Moderne Assessments bieten jedoch weit mehr als eine einfache Gut-Schlecht-Bewertung. Sie liefern vielmehr eine Einschätzung der individuellen Fähigkeiten und Verhaltensweisen im beruflichen Kontext sowie der Selbst- und Fremdwahrnehmung. Diese Verfahren existieren in vielfältigen Ausprägungen, von oberflächlichen Ansätzen, die eher an Horoskope erinnern und tagesformabhängig sein können, bis hin zu wissenschaftlich fundierten, psychologisch validen Methoden.

Gute Assessments erfordern, dass sich Arbeitgeber im Vorfeld genauso viele Gedanken machen wie die Personen, die ein Assessment durchlaufen. Denn ihr Zweck ist es, den Unternehmen dabei zu helfen, die am besten geeignete Person an die richtige Stelle zu setzen. Dies erfordert eine klare Beschreibung der Position seitens des Arbeitgebers (einschließlich der Stakeholder, die damit interagieren) sowie eine klare Definition davon, welche Art von Persönlichkeit nach dem Wertesystem des Unternehmens als die passendste erachtet wird.

Assessments kommen in verschiedenen Szenarien zum Einsatz:

  • Bewerbungsauswahl: um die Eignung von Bewerbern für eine Position zu bewerten. Das kann in Form von schriftlichen Tests, Interviews, praktischen Übungen oder Persönlichkeitstests erfolgen.
  • Leistungsbewertung: zur Identifikation von Stärken und Schwächen der Mitarbeitenden.
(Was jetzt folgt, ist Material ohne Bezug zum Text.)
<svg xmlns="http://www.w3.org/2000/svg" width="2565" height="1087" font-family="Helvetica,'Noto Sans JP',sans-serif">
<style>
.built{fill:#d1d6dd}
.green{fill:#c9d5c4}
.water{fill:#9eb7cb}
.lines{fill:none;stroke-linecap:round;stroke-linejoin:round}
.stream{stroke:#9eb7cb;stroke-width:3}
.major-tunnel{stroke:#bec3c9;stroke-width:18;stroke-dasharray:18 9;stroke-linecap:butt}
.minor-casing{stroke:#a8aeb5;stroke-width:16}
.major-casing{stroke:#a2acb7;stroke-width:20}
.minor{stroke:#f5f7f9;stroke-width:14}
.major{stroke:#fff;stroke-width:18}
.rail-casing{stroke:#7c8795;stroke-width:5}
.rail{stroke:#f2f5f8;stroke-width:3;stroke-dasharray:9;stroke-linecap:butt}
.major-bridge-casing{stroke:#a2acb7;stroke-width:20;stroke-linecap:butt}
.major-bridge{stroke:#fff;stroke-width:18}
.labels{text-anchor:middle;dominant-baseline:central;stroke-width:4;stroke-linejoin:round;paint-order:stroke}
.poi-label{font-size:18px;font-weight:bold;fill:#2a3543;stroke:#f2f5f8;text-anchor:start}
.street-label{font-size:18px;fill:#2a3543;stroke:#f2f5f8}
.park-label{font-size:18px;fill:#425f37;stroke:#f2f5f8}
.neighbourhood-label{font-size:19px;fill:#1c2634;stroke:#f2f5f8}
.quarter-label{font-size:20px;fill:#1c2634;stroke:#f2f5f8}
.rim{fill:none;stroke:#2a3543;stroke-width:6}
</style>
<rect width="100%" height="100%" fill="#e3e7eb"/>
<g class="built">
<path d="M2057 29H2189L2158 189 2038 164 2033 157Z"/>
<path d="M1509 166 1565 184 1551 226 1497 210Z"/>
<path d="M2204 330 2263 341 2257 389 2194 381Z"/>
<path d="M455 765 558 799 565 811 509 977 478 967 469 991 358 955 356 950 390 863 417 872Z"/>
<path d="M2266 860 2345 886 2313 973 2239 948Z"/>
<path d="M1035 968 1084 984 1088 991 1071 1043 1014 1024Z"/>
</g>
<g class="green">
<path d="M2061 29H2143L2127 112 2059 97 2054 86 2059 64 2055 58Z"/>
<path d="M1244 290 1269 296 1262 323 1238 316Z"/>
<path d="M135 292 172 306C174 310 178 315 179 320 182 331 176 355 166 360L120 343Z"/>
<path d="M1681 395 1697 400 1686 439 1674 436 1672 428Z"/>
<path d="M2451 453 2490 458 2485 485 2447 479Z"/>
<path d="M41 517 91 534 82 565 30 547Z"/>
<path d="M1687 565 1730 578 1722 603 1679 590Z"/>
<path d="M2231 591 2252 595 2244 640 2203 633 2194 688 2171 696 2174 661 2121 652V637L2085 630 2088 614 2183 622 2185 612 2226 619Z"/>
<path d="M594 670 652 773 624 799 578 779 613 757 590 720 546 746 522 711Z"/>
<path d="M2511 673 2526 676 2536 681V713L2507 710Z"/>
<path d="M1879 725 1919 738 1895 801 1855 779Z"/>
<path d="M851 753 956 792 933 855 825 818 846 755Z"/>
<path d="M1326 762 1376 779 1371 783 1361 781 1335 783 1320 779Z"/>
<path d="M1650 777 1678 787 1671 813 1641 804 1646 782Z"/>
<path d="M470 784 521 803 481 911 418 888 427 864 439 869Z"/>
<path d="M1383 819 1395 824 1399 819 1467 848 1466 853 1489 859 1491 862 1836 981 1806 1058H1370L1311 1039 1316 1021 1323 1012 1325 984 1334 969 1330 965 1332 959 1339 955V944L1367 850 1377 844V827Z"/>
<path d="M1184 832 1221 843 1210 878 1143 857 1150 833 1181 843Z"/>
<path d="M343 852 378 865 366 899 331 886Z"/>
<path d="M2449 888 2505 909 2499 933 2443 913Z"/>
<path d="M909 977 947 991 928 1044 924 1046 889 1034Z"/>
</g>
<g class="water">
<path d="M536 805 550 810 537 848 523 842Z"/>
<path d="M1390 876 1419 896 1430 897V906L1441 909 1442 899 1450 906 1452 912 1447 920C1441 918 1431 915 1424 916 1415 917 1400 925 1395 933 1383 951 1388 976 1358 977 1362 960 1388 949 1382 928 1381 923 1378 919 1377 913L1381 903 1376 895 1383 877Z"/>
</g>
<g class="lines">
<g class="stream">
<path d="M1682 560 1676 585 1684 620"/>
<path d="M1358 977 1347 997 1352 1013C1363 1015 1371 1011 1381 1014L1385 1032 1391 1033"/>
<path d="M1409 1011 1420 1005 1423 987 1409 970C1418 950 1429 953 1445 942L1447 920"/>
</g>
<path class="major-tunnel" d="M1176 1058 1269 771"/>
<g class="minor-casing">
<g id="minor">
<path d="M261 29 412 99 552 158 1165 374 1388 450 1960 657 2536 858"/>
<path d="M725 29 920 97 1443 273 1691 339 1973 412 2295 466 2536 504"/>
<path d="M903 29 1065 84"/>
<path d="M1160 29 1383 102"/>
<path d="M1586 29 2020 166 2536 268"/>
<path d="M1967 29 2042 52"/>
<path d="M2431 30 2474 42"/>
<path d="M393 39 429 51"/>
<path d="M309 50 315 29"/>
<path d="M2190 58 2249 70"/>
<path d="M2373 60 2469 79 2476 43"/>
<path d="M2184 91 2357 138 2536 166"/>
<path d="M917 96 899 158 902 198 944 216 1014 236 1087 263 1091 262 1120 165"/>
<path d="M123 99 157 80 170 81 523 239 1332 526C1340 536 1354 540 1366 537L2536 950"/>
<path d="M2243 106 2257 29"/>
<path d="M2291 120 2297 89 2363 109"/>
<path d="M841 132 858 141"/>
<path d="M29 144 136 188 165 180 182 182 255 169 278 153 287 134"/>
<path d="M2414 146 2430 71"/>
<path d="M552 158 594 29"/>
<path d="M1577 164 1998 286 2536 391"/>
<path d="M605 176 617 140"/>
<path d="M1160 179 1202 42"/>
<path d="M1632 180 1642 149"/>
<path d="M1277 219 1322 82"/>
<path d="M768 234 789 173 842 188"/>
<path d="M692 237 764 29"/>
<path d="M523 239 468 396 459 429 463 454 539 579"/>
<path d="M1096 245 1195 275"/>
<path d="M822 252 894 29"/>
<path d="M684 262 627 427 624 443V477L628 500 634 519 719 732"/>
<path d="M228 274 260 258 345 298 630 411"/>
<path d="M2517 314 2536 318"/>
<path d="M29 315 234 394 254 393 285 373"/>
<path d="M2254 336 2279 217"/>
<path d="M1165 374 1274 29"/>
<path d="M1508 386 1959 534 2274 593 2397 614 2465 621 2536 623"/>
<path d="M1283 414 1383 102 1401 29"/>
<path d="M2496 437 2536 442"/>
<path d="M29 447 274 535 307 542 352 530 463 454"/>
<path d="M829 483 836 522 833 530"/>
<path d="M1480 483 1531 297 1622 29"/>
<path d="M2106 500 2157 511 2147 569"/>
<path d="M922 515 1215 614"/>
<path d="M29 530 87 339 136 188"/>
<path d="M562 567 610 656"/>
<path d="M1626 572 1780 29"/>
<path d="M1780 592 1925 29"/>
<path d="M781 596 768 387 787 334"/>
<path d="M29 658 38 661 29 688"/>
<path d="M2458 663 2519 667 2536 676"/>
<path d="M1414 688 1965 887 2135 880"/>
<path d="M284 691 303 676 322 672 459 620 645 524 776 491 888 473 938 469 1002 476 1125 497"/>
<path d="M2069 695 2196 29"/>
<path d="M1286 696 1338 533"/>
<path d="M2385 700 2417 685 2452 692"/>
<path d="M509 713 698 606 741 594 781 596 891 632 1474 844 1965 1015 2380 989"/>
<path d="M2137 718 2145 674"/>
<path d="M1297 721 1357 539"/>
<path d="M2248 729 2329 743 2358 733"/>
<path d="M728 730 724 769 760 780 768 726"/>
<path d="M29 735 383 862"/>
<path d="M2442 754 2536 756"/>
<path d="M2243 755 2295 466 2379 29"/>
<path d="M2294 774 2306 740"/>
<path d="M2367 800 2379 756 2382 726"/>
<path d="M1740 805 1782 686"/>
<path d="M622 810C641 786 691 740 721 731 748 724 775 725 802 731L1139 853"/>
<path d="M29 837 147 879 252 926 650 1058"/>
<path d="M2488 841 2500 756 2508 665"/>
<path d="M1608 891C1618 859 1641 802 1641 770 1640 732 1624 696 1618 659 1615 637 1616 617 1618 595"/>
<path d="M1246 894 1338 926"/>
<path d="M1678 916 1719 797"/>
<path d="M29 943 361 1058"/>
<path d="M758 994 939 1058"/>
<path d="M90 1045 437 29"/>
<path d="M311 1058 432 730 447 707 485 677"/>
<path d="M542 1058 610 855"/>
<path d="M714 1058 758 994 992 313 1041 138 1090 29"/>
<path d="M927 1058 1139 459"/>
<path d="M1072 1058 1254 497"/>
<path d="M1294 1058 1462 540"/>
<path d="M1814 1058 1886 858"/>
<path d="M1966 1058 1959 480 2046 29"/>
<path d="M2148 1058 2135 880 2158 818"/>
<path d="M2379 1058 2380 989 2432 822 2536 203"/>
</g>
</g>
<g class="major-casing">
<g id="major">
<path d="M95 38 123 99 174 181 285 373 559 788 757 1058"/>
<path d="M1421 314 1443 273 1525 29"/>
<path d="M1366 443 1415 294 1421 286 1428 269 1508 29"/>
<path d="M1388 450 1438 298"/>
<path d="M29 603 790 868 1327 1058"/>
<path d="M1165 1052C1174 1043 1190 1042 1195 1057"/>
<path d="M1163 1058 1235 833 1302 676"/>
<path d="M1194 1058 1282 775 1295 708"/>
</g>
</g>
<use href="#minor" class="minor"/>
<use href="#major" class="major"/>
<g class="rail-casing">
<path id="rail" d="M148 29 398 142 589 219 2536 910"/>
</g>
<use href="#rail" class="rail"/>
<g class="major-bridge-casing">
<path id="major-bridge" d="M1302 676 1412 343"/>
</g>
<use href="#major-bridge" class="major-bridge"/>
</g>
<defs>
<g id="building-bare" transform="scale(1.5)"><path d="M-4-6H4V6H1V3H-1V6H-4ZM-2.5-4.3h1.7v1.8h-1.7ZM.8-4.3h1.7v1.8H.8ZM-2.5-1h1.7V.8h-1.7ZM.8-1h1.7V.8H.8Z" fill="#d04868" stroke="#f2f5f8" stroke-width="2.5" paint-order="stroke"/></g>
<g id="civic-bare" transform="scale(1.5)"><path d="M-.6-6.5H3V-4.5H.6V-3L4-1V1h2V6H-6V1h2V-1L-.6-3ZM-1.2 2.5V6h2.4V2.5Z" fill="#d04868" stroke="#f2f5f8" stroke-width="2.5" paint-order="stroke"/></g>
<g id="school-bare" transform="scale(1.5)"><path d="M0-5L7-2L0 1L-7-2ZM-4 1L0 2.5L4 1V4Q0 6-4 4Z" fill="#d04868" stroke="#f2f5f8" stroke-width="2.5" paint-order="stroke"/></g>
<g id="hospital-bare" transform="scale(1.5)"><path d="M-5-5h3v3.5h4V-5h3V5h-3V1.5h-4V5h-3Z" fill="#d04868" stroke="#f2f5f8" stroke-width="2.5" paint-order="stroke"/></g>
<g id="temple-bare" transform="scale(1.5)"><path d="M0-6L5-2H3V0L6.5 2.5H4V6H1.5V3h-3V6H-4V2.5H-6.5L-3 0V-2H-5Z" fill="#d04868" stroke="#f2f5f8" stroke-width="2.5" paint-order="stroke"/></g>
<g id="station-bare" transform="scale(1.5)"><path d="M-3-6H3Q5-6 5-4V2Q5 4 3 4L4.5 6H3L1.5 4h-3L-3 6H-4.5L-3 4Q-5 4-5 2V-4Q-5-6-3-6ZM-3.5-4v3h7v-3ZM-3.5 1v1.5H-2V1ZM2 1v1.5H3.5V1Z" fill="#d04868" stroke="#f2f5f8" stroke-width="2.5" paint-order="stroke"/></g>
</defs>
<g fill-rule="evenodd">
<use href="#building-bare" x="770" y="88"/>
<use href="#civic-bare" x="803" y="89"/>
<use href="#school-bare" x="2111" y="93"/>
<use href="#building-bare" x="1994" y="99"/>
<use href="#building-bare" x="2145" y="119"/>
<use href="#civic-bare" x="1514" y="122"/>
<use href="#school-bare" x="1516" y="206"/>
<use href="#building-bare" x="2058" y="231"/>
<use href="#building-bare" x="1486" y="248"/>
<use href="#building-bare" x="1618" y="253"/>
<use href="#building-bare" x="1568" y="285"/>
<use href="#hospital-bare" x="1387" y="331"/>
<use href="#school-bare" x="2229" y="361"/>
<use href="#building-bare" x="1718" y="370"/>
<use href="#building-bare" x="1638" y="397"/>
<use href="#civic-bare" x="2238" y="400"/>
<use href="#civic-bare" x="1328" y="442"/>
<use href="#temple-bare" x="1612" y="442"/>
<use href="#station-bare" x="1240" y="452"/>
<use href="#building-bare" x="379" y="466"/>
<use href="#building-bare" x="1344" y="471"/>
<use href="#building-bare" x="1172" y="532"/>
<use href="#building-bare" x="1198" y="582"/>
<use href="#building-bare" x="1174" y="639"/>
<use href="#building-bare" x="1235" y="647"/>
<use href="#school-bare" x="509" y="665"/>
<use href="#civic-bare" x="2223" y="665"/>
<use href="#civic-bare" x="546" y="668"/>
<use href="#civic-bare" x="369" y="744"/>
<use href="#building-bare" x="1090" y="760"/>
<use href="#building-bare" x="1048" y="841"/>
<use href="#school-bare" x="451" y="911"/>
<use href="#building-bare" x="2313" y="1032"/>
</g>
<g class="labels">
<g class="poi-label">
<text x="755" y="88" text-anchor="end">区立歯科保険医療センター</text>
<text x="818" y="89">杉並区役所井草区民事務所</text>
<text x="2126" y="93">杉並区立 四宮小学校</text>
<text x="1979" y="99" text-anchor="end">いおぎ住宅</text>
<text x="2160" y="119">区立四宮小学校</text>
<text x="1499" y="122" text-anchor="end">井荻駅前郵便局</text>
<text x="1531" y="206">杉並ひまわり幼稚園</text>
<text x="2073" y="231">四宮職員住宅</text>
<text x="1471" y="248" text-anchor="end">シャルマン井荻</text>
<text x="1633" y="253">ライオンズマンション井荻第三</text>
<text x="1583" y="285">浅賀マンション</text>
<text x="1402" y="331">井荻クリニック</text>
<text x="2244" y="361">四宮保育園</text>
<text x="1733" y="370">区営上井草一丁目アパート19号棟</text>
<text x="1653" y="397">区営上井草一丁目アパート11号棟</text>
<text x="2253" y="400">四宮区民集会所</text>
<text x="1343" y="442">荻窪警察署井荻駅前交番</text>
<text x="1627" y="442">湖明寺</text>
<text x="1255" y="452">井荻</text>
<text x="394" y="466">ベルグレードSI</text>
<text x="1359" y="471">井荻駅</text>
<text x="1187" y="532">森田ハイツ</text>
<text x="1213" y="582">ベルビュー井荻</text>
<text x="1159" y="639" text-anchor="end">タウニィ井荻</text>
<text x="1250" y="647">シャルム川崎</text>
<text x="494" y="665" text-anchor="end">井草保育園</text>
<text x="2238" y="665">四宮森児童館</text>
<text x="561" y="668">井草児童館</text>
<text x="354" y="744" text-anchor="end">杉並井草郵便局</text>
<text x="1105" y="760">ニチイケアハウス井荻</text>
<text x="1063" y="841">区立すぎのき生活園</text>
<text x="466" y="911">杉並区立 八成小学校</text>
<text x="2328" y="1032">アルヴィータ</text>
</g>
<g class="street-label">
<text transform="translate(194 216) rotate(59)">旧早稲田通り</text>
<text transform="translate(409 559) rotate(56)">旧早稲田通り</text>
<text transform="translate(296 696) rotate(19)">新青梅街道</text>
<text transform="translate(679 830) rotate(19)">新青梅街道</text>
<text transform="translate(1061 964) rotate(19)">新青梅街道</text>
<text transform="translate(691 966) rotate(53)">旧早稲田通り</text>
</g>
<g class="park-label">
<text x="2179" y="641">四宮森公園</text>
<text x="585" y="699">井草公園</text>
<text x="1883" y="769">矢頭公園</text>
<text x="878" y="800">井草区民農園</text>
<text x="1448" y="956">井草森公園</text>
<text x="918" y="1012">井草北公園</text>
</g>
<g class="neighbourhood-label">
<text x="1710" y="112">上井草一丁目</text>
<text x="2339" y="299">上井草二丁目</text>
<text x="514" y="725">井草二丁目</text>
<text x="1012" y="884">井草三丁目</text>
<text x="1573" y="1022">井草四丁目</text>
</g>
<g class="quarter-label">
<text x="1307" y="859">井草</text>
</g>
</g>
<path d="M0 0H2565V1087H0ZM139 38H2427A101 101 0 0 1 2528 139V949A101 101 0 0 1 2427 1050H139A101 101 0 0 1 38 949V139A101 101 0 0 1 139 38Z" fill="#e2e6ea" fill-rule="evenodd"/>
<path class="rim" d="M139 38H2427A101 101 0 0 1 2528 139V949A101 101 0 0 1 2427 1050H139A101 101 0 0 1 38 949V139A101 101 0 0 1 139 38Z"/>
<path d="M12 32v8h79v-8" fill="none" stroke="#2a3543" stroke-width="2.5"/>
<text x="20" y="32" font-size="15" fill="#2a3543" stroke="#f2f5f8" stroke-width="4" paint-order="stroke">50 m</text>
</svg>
Daraus lassen sich Entwicklungsbedürfnisse ableiten.
  • Entwicklung und Schulung: Um Lernbedürfnisse zu identifizieren und Schulungsprogramme zu gestalten, die dazu beitragen, die Mitarbeiterkompetenzen und -fähigkeiten zu verbessern.
  • Teamzusammenarbeit: zur Bewertung der Teamdynamik und der Zusammenarbeit innerhalb eines Teams. Dies kann helfen, Konflikte zu lösen und insgesamt die Teamleistung zu steigern. In der Organisations- und Teamentwicklung werden Assessments ebenfalls genutzt, um diejenigen Personen als Team einzusetzen, die gemeinsam den größten Erfolg erzielen und auf der richtigen Position ihr volles Potenzial entfalten können.
  • Führungskräfteentwicklung: zur Bewertung von Führungskräften hinsichtlich ihrer Führungsqualitäten, Kommunikations- sowie strategischen Denkfähigkeiten. Damit lassen sich Entwicklungsbereiche identifizieren sowie mögliche Maßnahmen planen. Außerdem ist ein objektiverer Vergleich zwischen internen und externen Kandidat:innen möglich.
  • Karriereplanung: um Mitarbeitenden dabei zu helfen, ihre beruflichen Ziele zu klären und einen Karriereplan zu entwickeln, der ihren Fähigkeiten und Interessen entspricht.
  • Kulturelle Passform: um sicherzustellen, dass neue Mitarbeiter:innen zur Unternehmenskultur passen. Damit lassen sich Konflikte und eine hohe Fluktuation vermeiden.
  • Nachfolgeplanung: zur Identifizierung von potenziellen Nachfolgern für Schlüsselpositionen im Unternehmen. Das ist wichtig, um sicherzustellen, dass ein Unternehmen über die richtigen Talente verfügt, um zukünftige Herausforderungen anzugehen.

 

Ähnlich wie bei Mitarbeiterbefragungen sind regelmäßige und kohärente Assessments entscheidend für die Personal- und Organisationsentwicklung. Dabei gilt es zu beachten, dass die gleichen Verfahren stets bei allen wichtigen Leistungsträgern Anwendung finden.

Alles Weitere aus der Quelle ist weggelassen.